There are a growing number of teachers out there using graphic novels in the classroom. I’m sure many of you that read this blog are in that grouping of educators. We really need to let these publishing companies and authors know that we want to use their books in the classroom. We really need to let these publishers and authors know that while book stores and comic shops are dying, we have an audience of thousands that for lack of better phrasing, we can make read their work. But we can’t make them read things that we cannot justify. This book could have such a larger audience. Do you know why Shakespeare is still the best-selling author in the world? Schools buy classroom sets.
OK. I had to get that out. And I really look forward to what you think about what has been said here, but I want to devote some time to the actual review of this book because it’s really good.
Through this epic monochromatic tale, Scott McCloud is able to break many comic conventions in order to deliver a story that not only moves its readers but makes them think as well. But this is no surprise considering that he is the genius behind Understanding Comics, Reinventing Comics, and Making Comics.
The Sculptor is about a young man, that because of some tough luck, decides to make a deal with Death and exchange life for the ability to create sculpture; he only has 200 days to live. The story moves from there. The concept is nothing new, right? If you only had a short time to live, what would you do type stuff, but where McCloud makes this concept unique is in the idea that his artist struggles to take advantage of his amazing gift (maybe for the entirety of the story, maybe not…I’m not spoiling anything). It also finds an interesting angle by giving the artist’s love interest a serious mental condition. I guess what I enjoyed most about the book was that it was, at times, both what I expected and what I did not expect, and it left me thinking…about mortality, motivation, success, and the future.
Sound like a book you’d like to teach your high school kids? Me too, but wait (read above).

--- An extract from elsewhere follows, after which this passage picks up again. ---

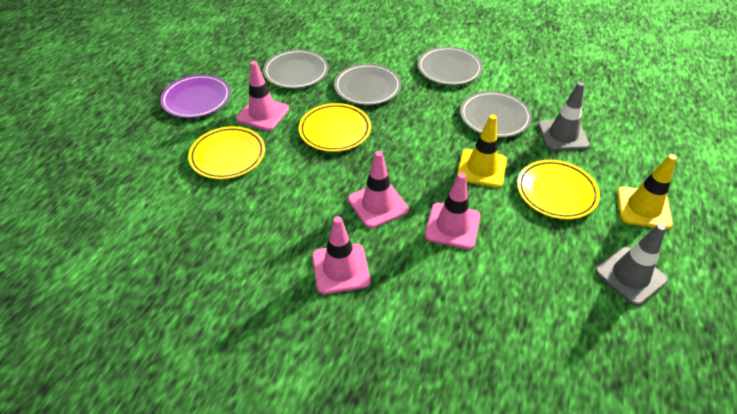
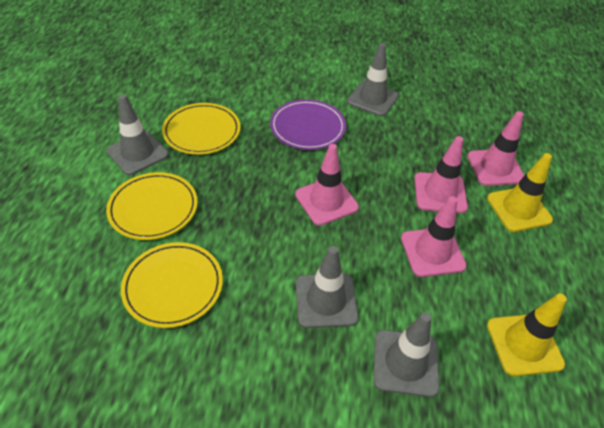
grey plate: [263,49,329,89] [334,64,401,105] [418,47,483,85] [460,91,532,138] = 4 -> none = 0
grey traffic cone: [538,82,590,151] [595,224,668,306] = 2 -> [107,94,169,175] [296,246,359,328] [347,43,399,116] [373,312,440,397] = 4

Sorry about that. I just hate to see an opportunity where I can give an author, artist, and publishing house more money…disappear.
If you are a fan or comics, art, story-telling, etc. read this book. You will not be disappointed. But be wary of recommending it to kids, and I’d keep it off of your classroom shelf. I know The Comic Book Teacher may disagree with some of what I’ve said here, and I hope he responds with a re-blog and his own take on the issue. I love Scott McCloud. I love comics. I love teaching. I just want to be able to bring more stories like this and Blankets to my classroom, and small artistic decisions are preventing me from doing so. Some of you might think that I am selfish. Some of you may think I’m crazy for even considering that an artist alter their work for any audience, and seriously, you may be right, but I’ll tell you this…if we want future comic readers and comic teachers, we have to get books like this into their hands because while I love books like I Kill Giants, this book (as well as Blankets) is just more literary.